Other drugs which may cause interstitial pneumonitis/fibrosis: alkylating agents
1.     Alkylating agents (busulfan, cyclophosphamide, melphalan, chlorambucil)
2.     Nitrosoureas (carmustine, lomustine)
3.     Mitomycin.
Other drugs which may cause hypersensitivity pneumonitis:
1.     Methotrexate
2.     Gold salts
3.     Nitrofurantoin
4.     Sulfasalazine.
Drugs which may cause noncardiac pulmonary edema
1.     Salicylates
2.     Thiazides
3.     Narcotics
4.     Tocolytic agents.
Radiation Therapy
1.     Results in pneumonitis or fibrosis.
a.      Pneumonitis generally appears between 2 to 6 months after radiation; steroids may benefit if given early.

b.     Fibrosis appears between 6 to 12 months after radiation; may progress to respiratory failure; steroids usually not helpful.

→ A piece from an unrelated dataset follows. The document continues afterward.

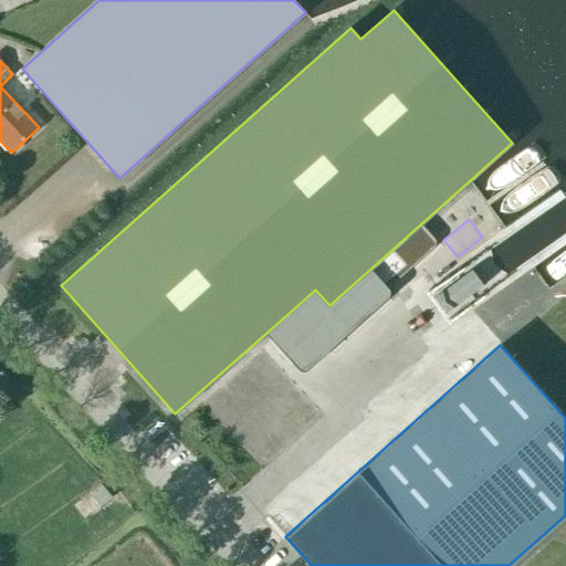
[(262,350),(201,405),(236,443),(255,425),(247,416),(287,379),(262,350)]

DIFFUSE ALVEOLAR HEMORRHAGE

DIFFUSE ALVEOLAR HEMORRHAGE
Diffuse pulmonary hemorrhage is one of the conditions in the differential of acute diffuse alveolar pattern on CXR.
Clinical Picture
  • Patients present with acute onset of shortness of breath and cough.
  • Hemoptysis may or may not be present.
  • Chest x-ray shows diffuse alveolar pulmonary infiltrates.
  • tachypnea with bilateral crackles can be heard on physical exam.
  • Blood gases show hypoxia with widened A-a gradient and alveolar hyperventilation.
Etiology
Multiple etiologies can give rise to pulmonary hemorrhage. Following are the common.
  • Thrombocytopenia
  • Goodpasture's syndrome
  • Wegener's granulomatosis
  • Systemic lupus erythematosis
  • Idiopathic pulmonary hemorrhage
Pathology
Alveolar spaces are filled with blood. Lung is heavy and feels consolidated. rest of the findings will depend on the etiology.
Diagnosis
  • Constellation of hemoptysis, diffuse alveolar infiltrates on CXR, unexplained drop in hemoglobin usually raises suspicion for pulmonary hemorrhage.
  • If PFT can be done, increase in diffusion capacity can be seen due to sequestration of blood in lungs.
  • Bronchoalveolar alveolar lavage will show RBC's and Iron stain is positive in macrophages.
Treatment

  • Supportive care.
  • Appropriate therapy based on the etiology.